Serving the High Plains

New priest takes over St. Anne's in Tucumcari

The Rev. Cameron Degani a few months ago was assigned to preside over St. Anne's Catholic Church in Tucumcari. He said he likes what he sees from his congregation and community in his first-ever stint as a priest.

Degani, 29, a Roswell native who moved to Albuquerque as a teen and attended the University of New Mexico before becoming a priest, received the Tucumcari assignment after the archbishop of the Santa Fe Archdiocese offered it to him.

"It was a great honor," he said during a recent interview. "There's always excitement and a joy about that ... that first pastorship stepping into the role of kind of that leader of that community."

Degani also presides over small Catholic churches in Logan, San Jon and Nara Visa as part of his circuit.

Degani replaces the Rev. Johnpaul Afuecheta, who look a leave of absence around Easter due to medical reasons after six years at the church and returned to his native Africa.

Degani previously had been a parochial vicar - a sort of priest intern - at Our Lady of Sorrows Catholic Church in Las Vegas before receiving his gig in Tucumcari.

In his office, which contains artwork of St. Francis of Assisi, Pope John Paul II, St. Joseph and Padre Pio, Degani was asked about his impressions of Tucumcari during his first few months here.

"It's a close-knit community," he said. "A lot of people very clearly know each other and try to care for one another. It's been beautiful to see.

"There's a lot of faith in this community ... a lot of desire to come together and make things work and to support one another. It seems to me that there's a lot of cooperation among people, even of different groups, a lot of respect. That's been a beautiful thing to witness ... a surprise and a good impression."

Degani said among the biggest challenges Tucumcari faces are economic - namely, the closing of the railroad during the 1950s, then the bypass of U.S. 66 by Interstate 40 a few years later.

"I think there's a lot of desire to make Tucumcari a great place to live," he said. "But I'm aware there's also been a large number of people moving away because they they don't have the jobs they need to be able to support their families and concerns about the the prospects of of living in the community in the future.

"I think I'm trying to focus on those positive things that we do have: the community involvement, the support, the kind of that close-knit ties, the family structures that we do have here.

"The possibility of being involved in the town and actually making a difference and building up the community is something to that's very conscious on my mind."

Degani said in his written introduction to the congregation he felt drawn to the priesthood while at UNM.

"I was on my own faith journey, discovering more about God and his working in my life," he explained. "I had received a lot of a lot of graces and a lot of healing of different things. I just wanted to serve the Lord and to be a part of his church, but I didn't quite know until my sophomore year of college when I got really involved at the Newman Center at UNM, which is kind of Catholic parish on the campus.

"I found a good group of friends that we just were walking with one another in the faith and supporting each other. Over time, I think I just started realizing how how much the faith meant to me, how I desired to share it with other people. It became clear to me the Lord was asking for that specific sacrifice of of being a priest and serving his people in that way and spreading the faith through that vocation."

Though Degani said he came from a Catholic family, he said his parents were a bit surprised and shocked when he told them he wanted to be a priest.

"They wanted the best for me," he explained. "They wanted to know that I would be be safe and happy and have the means to support myself and the whatever my future held.

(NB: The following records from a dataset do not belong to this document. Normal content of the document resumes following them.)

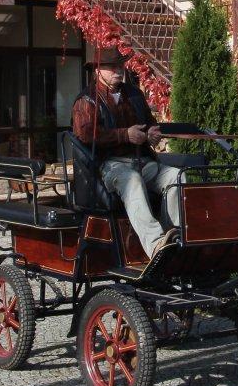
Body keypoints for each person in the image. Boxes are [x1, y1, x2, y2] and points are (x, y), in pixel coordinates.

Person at [70, 47, 182, 258]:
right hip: (110, 165)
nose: (118, 71)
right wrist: (125, 135)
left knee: (177, 176)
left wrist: (152, 132)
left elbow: (150, 123)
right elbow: (86, 135)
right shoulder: (86, 100)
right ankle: (157, 246)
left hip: (142, 161)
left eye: (120, 66)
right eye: (112, 67)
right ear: (97, 71)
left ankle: (174, 235)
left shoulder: (134, 94)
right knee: (133, 182)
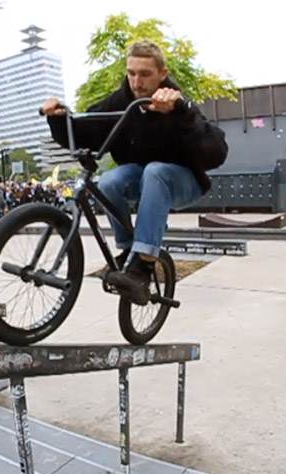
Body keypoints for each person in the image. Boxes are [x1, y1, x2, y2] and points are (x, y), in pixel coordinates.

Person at [41, 39, 229, 304]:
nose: (137, 83)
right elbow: (86, 132)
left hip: (183, 181)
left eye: (145, 75)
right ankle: (130, 252)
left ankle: (143, 265)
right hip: (141, 177)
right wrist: (58, 119)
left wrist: (181, 112)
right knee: (108, 182)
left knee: (156, 171)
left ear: (162, 74)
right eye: (131, 74)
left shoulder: (176, 102)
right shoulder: (120, 102)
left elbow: (216, 152)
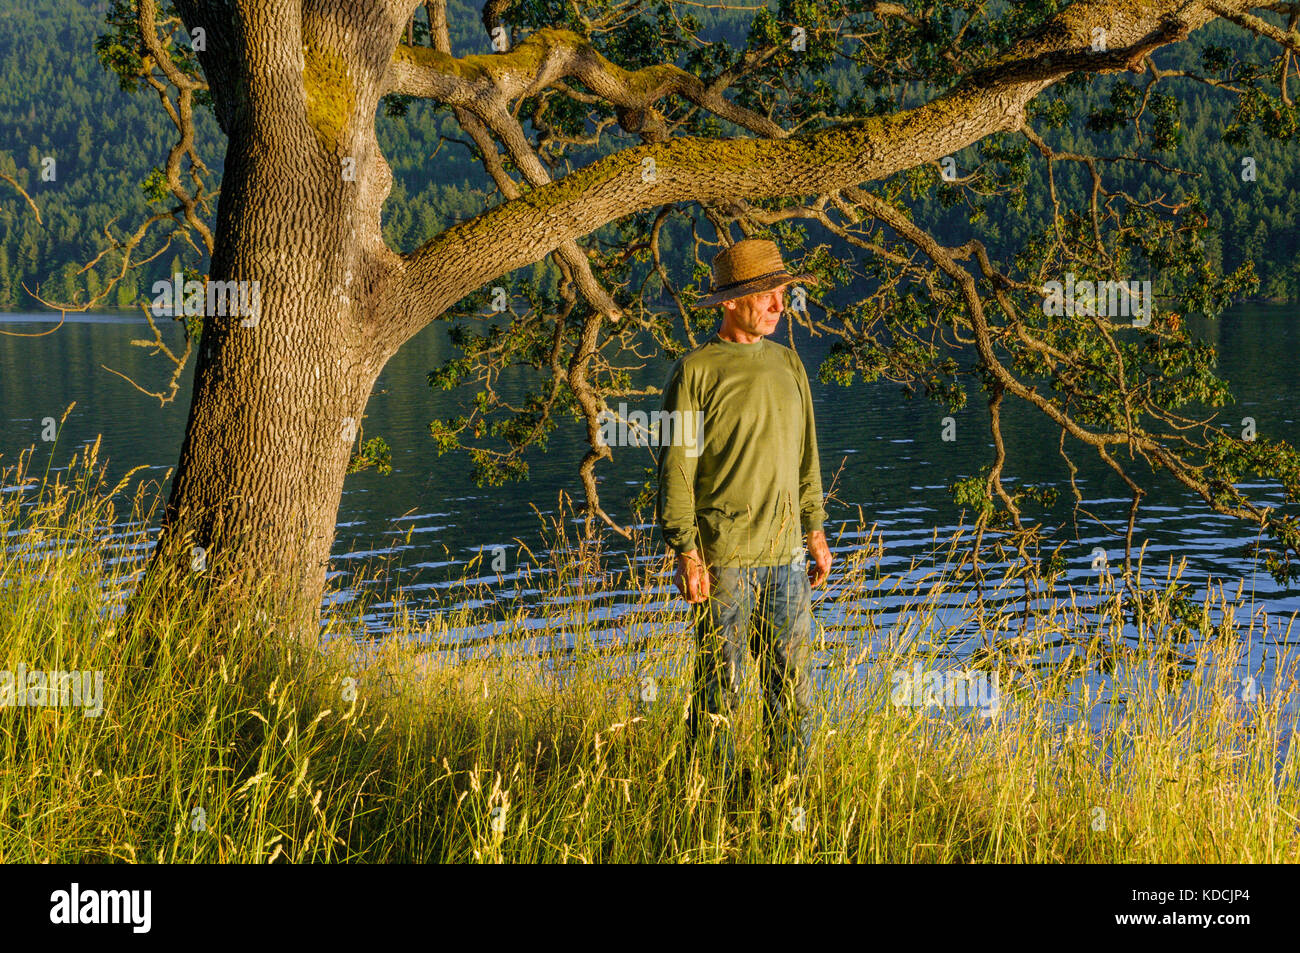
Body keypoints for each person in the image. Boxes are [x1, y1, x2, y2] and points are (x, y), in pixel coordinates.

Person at [655, 237, 833, 787]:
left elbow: (807, 453)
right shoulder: (694, 373)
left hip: (786, 559)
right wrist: (686, 551)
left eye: (782, 293)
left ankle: (787, 801)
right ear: (730, 302)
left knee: (795, 695)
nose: (781, 305)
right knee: (721, 694)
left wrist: (815, 530)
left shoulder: (788, 364)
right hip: (724, 562)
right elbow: (675, 469)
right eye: (768, 295)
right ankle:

We had some tough conversations, but I think eventually they they came to accept and and to support that."

Degani was majoring in chemical engineering at UNM. He noted a significant portion of seminary students also were in engineering before going into the priesthood.

"I'd say probably a good 25% of the guys that were in seminary had either started off studying something like chemistry, biology, engineering - and many of them had actually finished it and had even worked in that field for a year or two - before discerning the call to the priesthood.

"And it was one of those phenomena that we always joked about and mentioned. Why is that the case? I think there's a love for truth, a desire for orderliness or understanding how things work, the principles of the universe.

"For a lot of these guys and for myself realizing that as Catholics, as Christians, the greatest source of truth is, of course, God. You know the author of truth, the author of everything that exists, the creator of the universe. I could, in a sense, be involved in the highest truth and the highest source of goodness and the eternal realities of heaven and God."

Degani said one of his hobbies is indoor rock climbing.

"I got into rock climbing a lot in my time at seminary," he said. "A friend introduced it to me, and it was a very enjoyable way to get exercise."

Degani said he hasn't figured out how to use the rock-climbing machine at the Mesalands Community College fitness center, but he aims to do so.